The National Hurricane Center will begin issuing advisories today on Subtropical Storm Alex, which formed over the far eastern Atlantic Ocean.
The storm was given a 70 percent chance of development in a 1 p.m. update from hurricane center forecasters.
This is the first Atlantic storm to be named in January since 1978. It is only the fourth known storm to form this month in records dating back to 1851.
While Alex is a novelty, it’s no threat to the U.S. It’s current location is about 850 miles south southwest of the Azores. Maximum sustained winds are 50 mph with higher gusts.
Even hurricane forecasters are surprised that Alex, and a Pacific hurricane are occurring at the same time in January.
The Central Pacific Hurricane Center is issuing advisories on Hurricane Pali. Pali is the earliest hurricane on record in the North Central Pacific.

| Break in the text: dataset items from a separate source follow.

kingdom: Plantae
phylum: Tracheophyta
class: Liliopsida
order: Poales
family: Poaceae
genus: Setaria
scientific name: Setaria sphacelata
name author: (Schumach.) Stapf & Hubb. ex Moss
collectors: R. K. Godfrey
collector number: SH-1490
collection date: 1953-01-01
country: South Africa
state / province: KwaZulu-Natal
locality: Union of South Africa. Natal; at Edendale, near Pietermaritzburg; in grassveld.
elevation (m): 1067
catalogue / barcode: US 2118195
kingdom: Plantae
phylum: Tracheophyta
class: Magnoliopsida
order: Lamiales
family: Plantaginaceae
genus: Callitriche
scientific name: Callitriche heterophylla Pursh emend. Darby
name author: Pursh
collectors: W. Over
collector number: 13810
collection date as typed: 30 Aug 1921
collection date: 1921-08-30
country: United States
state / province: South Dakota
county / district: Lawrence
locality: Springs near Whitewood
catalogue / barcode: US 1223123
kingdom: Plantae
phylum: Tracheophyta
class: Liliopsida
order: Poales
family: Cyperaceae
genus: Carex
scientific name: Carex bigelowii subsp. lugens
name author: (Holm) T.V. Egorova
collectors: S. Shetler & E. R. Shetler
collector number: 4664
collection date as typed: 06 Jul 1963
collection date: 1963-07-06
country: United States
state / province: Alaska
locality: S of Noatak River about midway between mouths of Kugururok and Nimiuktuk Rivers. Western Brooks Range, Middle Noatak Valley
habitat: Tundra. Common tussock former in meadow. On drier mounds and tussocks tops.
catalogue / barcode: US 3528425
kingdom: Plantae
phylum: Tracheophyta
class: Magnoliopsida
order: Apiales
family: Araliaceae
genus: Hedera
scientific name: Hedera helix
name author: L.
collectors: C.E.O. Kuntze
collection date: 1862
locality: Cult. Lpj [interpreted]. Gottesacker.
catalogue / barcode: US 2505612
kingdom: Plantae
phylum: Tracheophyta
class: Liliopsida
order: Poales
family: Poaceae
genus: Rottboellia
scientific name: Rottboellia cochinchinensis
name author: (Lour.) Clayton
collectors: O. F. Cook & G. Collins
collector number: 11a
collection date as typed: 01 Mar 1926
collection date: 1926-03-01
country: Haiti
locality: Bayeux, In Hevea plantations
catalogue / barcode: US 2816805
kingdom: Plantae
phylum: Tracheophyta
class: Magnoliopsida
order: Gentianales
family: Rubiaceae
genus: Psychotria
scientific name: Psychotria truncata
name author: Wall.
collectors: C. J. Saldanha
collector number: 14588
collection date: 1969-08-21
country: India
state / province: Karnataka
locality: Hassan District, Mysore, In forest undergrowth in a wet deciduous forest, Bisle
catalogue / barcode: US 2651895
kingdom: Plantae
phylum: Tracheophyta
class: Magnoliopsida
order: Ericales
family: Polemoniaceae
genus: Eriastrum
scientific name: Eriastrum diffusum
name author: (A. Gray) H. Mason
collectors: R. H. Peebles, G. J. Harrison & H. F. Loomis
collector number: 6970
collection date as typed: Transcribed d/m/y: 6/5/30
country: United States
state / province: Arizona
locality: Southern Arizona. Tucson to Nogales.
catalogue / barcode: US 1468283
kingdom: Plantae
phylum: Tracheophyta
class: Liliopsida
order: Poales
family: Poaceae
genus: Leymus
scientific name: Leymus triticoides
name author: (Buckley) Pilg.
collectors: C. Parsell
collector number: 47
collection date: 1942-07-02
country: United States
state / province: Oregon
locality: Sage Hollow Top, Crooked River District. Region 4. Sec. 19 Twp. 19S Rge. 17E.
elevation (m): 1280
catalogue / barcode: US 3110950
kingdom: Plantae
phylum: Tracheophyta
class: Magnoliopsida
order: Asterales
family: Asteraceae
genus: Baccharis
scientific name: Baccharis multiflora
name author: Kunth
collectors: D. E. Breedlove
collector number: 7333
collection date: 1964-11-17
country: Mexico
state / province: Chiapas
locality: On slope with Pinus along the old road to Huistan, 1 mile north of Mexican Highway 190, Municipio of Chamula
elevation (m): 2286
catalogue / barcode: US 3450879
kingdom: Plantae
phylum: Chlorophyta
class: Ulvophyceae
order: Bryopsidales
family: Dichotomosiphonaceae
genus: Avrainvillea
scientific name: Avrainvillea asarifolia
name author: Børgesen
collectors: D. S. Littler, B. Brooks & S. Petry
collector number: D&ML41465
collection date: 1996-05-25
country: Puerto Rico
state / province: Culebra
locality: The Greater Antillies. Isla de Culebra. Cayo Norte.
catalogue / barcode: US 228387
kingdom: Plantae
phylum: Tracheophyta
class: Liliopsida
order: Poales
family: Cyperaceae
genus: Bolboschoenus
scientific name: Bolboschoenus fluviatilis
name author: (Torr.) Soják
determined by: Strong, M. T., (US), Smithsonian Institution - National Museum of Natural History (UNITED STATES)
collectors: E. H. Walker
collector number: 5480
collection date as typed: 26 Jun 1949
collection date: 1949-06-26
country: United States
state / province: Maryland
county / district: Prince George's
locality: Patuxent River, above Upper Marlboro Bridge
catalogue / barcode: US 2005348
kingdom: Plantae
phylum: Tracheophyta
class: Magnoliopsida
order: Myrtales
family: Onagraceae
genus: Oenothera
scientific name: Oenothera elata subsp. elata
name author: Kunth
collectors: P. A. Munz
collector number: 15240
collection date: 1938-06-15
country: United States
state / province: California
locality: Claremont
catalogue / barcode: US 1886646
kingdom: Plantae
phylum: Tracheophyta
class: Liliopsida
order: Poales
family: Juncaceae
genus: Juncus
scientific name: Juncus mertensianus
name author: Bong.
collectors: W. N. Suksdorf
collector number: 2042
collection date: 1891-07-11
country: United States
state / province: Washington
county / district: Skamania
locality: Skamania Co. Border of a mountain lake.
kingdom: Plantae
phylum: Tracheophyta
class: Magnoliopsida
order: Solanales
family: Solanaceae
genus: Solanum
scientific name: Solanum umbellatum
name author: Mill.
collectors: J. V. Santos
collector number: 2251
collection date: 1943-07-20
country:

On Alex, the National Hurricane Center says while the storm has organized, it will be moving over increasingly cooler waters during the next few days.
“Therefore, no increase in strength is shown for the next day or so,” the discussion notes.
Five January tropical cyclones have spun around in the Atlantic since 1900, according to Philip Klotzbach, a research scientist with Colorado State University’s Department of Atmospheric Science. They include 1954’s Hurricane Alice, which was born in December but lasted through Jan. 6, 1955, and Tropical Storm Zeta – the last in 2005’s super active season. Zeta came to life Dec. 30 and lived through the New Year, dissipating also on Jan. 6.
The earliest storm to form in January was an unnamed hurricane that developed on Jan. 3, 1938.